The Casa de Nariño is guarded by the National Army of Colombia's 37th Infantry Presidential Guard Battalion also known as the Presidential Guard Battalion, created by the decree of the President of Colombia Miguel Abadía Méndez on September 7, 1927. Decree 367 of 1928 gave it its current name. The Battalion was raised by Lieutenant Colonel Roberto Perea Sanclemente on August 16, 1928. A precedent for its foundation is the so-called Guardia de Honor del libertador Simón Bolívar (Spanish for Honor Guard of the Liberator Simón Bolívar), created in 1814 on his orders during the Spanish American Wars of Independence.

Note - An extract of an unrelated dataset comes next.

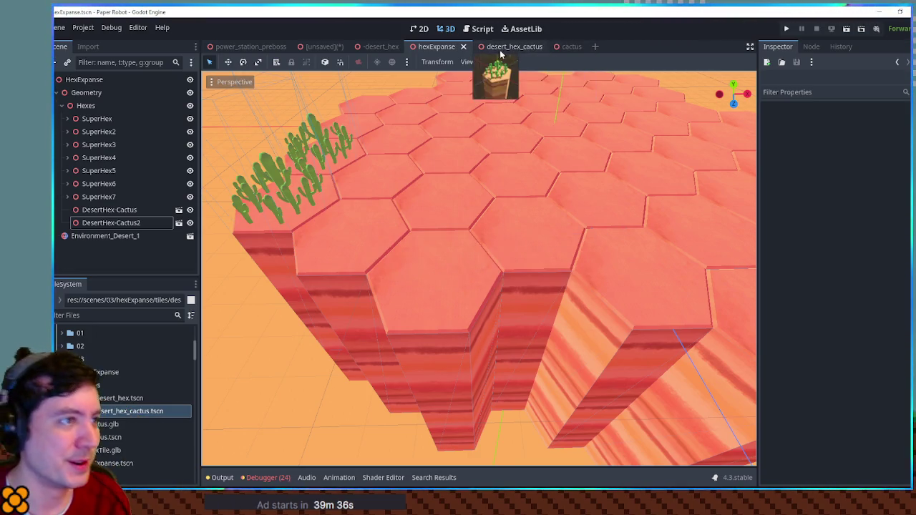
Keep the unsaved rock scene, close desert_hex, and switch to power_station_preboss
left_click(321, 48)
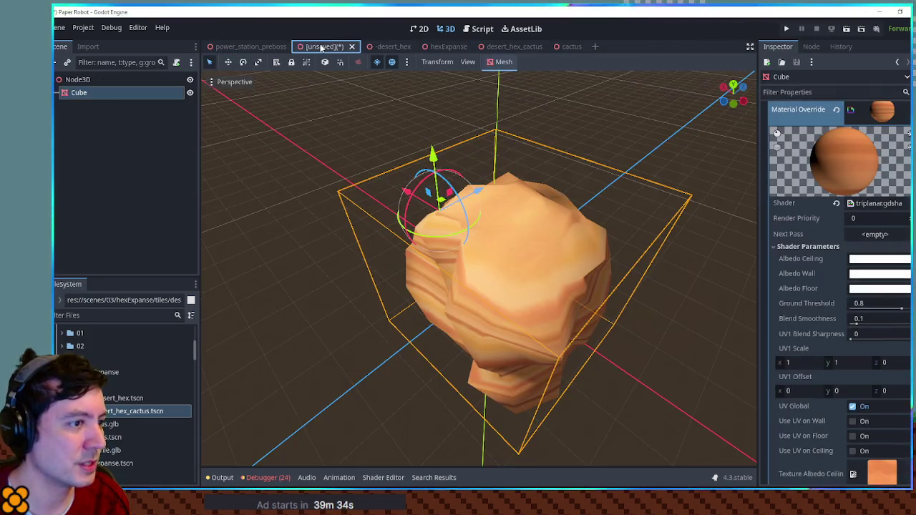
left_click(351, 46)
left_click(487, 276)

The battalion is part of the Army's 5th Division (13th Infantry Brigade), and is composed of 1,400 people: 29 officers, 116 NCOs, 1,189 soldiers and 66 civilian personnel, it is subdivided into several companies: Córdova Company (Infantry), Rondon Troop (Cavalry), also known as "Los ponis de la Rondón" (Spanish for the Rondon ponies), Ricaurte Battery (Artillery), Caldas Company (Engineers) (named after Francisco José de Caldas), Wafersson or Fergusson Company and finally the soldiers' squad of the Military Household wearing historical uniforms. It also has its own military band and Corps of Drums. Its quarters are located in front of the Ministry of Finance's building, on the south side of the palace. Their slogan is "En Defensa del Honor Hasta la Muerte" ("In defense of honor till death").
Memorable actions of this battalion are remembered such as the protection given during the violent acts of the Bogotazo (April 9, 1948) and during the Palace of Justice Siege (November 6, 1985).

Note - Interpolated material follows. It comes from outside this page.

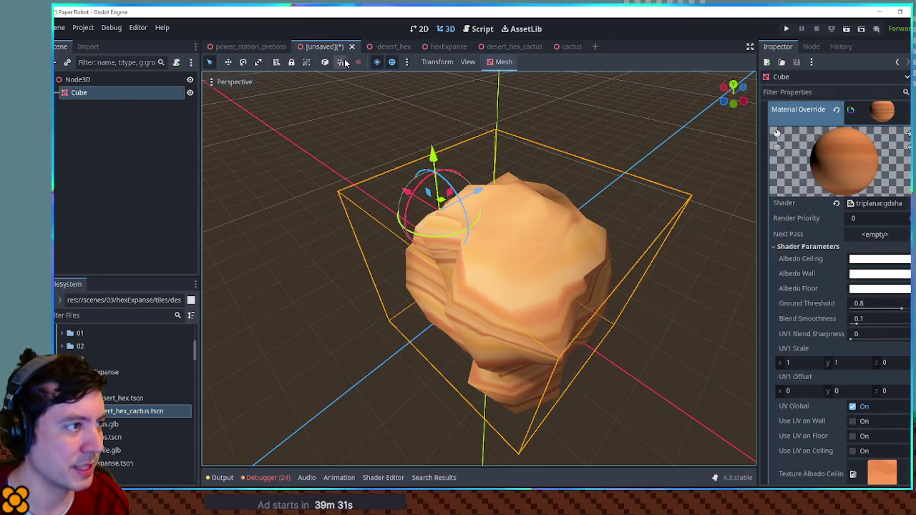
left_click(385, 47)
left_click(408, 46)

Resolution 3446 of August 17, 1955, created the medallion "Guardia Presidencial" and Decree 1880 of 1988 ruled the award merits for this prize given to the distinguished members of the battalion for their loyalty, service and good behavior.

On select weekdays and weekends the public can see the flag lowering and Guard Mounting ceremony in the afternoon by personnel of the battalion. It also has occasional public relations deployments to various towns and cities nationwide.